Mr. Whitworth had been at work, aided by Government, in experimenting upon small-arm rifles, and had made some attempts at rifled cannon, when Mr. (now Sir William) Armstrong produced a completed rifled fieldpiece, which he had gradually matured in private, and presented it for trial. The results, though no more than science could have predicted, were received with mixed astonishment and admiration. The vast extension of range and increase of accuracy over anything previously obtained with round shot, rivetted attention thenceforth upon the new system. Whatever may be the defects in detail of the Armstrong gun, this admiration was not misplaced on the whole; for, as originally presented, it combined and brought to practical form in gun and in projectile a greater amount of the conditions necessary to perfection than any one had done before. Mr. Lancaster had been before him, and had brought the oval-bored rifle gun to a form of practical utility, but the cast-iron guns employed were of the old forms, and were deficient in resistance, and his oval shells, the production of which in wrought-iron was yet a novelty at Woolwich, were imperfectly manufactured; and while his method was as yet inchoate, the Armstrong gun appeared, and all antecedent to it was summarily dismissed. In this Lancaster was unfortunate for the time. We believe, however, that the last has not been seen of the oval bored gun.

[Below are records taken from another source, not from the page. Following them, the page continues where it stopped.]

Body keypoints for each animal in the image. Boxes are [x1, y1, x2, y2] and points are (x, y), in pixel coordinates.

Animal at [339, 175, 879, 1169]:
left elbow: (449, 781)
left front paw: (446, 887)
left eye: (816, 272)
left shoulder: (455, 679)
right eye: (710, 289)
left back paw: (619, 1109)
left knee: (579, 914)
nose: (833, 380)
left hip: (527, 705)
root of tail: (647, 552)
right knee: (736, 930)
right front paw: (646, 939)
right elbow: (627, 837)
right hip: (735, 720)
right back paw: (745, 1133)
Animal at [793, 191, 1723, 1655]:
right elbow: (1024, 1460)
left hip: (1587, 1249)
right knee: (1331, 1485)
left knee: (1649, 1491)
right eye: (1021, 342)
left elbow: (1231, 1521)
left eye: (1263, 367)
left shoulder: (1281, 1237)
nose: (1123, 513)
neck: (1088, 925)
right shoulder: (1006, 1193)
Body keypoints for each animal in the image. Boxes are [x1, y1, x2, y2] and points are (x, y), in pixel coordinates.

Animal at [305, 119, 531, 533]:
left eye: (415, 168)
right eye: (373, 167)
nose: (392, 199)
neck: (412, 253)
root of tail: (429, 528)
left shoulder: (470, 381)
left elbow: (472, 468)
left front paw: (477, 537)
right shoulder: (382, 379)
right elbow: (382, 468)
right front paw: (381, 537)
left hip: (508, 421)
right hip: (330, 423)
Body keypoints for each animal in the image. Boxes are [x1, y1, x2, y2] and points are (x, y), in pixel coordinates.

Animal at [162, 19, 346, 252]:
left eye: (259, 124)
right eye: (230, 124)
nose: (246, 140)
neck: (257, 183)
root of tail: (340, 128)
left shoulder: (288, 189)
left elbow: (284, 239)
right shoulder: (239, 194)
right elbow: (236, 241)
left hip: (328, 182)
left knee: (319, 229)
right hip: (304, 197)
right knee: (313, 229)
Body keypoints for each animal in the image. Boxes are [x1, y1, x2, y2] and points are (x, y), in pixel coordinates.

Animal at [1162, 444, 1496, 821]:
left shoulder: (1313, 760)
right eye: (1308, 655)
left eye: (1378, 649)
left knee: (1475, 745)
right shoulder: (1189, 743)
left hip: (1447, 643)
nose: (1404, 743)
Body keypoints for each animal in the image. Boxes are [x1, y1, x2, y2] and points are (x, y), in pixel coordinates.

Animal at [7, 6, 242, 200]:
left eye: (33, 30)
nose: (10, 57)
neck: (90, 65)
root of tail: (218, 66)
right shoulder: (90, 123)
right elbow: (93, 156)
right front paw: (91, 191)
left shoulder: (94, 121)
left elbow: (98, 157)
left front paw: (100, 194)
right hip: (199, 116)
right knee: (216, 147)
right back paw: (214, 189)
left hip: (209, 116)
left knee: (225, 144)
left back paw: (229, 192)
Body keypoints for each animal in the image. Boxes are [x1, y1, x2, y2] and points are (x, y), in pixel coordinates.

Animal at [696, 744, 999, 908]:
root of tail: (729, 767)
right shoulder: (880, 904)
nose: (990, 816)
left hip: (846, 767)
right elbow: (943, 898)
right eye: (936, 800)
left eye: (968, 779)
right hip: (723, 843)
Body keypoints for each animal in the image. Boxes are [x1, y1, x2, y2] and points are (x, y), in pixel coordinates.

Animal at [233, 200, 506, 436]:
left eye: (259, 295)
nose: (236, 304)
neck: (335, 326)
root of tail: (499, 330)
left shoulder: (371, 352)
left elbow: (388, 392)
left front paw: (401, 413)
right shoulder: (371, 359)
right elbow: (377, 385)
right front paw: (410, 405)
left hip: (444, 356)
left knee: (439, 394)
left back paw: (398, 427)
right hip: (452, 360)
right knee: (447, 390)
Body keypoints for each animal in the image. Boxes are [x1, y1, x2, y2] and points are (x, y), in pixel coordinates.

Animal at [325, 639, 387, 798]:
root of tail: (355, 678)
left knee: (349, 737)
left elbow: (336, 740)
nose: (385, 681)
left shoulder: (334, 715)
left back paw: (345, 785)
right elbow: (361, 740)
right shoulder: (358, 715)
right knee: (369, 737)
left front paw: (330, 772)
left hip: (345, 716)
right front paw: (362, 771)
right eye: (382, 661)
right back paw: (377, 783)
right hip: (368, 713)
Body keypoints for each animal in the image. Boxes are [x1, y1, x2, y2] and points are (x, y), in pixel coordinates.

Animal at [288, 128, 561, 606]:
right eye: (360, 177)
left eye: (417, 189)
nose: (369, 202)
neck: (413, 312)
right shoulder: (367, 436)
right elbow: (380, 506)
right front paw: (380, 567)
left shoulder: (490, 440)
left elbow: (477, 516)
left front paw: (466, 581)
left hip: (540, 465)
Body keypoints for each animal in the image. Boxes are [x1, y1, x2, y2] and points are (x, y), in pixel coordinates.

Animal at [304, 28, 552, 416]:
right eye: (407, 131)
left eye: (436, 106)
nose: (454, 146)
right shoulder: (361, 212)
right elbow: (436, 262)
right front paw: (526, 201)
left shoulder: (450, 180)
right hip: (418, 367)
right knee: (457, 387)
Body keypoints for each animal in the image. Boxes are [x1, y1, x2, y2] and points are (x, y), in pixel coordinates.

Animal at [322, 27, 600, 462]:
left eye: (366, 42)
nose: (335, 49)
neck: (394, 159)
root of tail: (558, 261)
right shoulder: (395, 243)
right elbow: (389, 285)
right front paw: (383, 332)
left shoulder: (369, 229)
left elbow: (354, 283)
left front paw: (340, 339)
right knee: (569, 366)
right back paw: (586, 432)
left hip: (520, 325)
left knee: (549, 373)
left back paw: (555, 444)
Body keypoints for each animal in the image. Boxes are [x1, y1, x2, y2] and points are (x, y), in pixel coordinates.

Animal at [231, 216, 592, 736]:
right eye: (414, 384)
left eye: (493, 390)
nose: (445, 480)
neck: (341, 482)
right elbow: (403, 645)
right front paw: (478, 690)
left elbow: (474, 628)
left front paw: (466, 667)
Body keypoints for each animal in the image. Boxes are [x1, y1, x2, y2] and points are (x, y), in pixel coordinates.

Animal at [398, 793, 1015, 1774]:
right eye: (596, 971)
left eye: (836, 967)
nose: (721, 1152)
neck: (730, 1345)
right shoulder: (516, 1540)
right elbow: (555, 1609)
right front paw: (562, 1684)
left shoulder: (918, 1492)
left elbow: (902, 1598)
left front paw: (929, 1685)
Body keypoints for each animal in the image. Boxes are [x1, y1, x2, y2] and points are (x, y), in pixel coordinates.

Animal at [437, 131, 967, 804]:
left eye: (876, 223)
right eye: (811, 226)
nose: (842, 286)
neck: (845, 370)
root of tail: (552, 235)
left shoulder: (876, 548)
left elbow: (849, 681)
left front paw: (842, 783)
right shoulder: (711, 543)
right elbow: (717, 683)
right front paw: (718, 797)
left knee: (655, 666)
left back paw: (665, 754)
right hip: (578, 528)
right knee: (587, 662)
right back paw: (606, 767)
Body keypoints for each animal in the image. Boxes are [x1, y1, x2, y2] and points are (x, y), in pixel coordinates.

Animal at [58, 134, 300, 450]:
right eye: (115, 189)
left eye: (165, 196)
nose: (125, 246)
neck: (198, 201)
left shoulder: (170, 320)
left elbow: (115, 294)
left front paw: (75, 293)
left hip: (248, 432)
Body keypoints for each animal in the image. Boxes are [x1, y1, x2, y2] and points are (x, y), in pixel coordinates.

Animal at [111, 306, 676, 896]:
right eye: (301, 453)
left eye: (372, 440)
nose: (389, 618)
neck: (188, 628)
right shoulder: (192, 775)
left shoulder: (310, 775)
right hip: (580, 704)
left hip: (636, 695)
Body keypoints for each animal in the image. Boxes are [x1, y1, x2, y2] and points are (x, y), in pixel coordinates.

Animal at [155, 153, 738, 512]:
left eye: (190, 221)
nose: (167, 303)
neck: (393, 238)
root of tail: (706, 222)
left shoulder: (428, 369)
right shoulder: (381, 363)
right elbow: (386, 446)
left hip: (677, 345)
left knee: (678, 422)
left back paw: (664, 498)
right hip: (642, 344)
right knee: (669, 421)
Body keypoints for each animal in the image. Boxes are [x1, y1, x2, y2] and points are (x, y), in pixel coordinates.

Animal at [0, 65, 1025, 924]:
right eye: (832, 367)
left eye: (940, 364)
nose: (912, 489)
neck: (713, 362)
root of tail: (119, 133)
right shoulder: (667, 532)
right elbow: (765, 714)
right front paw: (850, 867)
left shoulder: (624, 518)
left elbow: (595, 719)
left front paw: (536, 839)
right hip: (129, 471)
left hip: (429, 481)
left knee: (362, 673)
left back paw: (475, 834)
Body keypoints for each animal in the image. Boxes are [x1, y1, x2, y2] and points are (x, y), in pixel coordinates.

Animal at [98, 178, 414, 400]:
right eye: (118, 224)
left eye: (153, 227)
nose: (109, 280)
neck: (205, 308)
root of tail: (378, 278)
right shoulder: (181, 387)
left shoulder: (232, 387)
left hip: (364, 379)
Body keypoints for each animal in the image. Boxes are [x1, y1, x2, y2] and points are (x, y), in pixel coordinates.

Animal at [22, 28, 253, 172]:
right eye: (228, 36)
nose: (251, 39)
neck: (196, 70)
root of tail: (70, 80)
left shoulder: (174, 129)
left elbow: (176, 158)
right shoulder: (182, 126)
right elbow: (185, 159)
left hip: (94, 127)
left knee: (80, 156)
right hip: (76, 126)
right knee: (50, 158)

Mr. Whitworth has been in point of time, the third great star in the English sky, and has unquestionably achieved some most remarkable results, by fine material and exact workmanship. These will be referred to in describing the objects he has exhibited.

The elongated rifled shot, in order that it shall receive rotation from the spirals of the gun (however these may be formed), must fit the latter with small or with no windage. This closeness of fit, the larger mass of the projectile due to its elongated form, and upon which mass, greater than that of the spherical ball though with only the same cross section of resistance in flight, the increase of range of the rifle mainly depends; these and the resistances involved in giving it the rotation or spin, together involve a serious increase of distress upon the gun. To withstand this, in large calibres at least, the old forms of solid cast-iron or bronze guns were inadequate. Two methods suggested themselves to strengthen them:-

The gun might be made of a stronger material - of wrought-iron or of tough steel, for example - or the material might be better disposed; it might be so arranged that all parts of the thickness of the cylinder should be strained as nearly as possible alike, which is not the case in any gun formed in one mass.

This is the system of superimposed hoops with initial tension, falsely attributed to Captain Blakely as its inventor, or the first discoverer of its laws. The true history of the invention, and of the discovery of its laws, may be found in the Proceedings of the Royal Irish Academy, vol. vii., part xi., pp. 316-332, 1860. To Dr. Hart, of the University of Dublin, we owe the first mathematical investigation of these laws.

Armstrong adopted and from the outset combined both these modes of obtaining the strongest possible gun. Whitworth adopted until very lately the better material only. Armstrong superadded breech-loading, that portion of his ordnance, in which he has been least successful.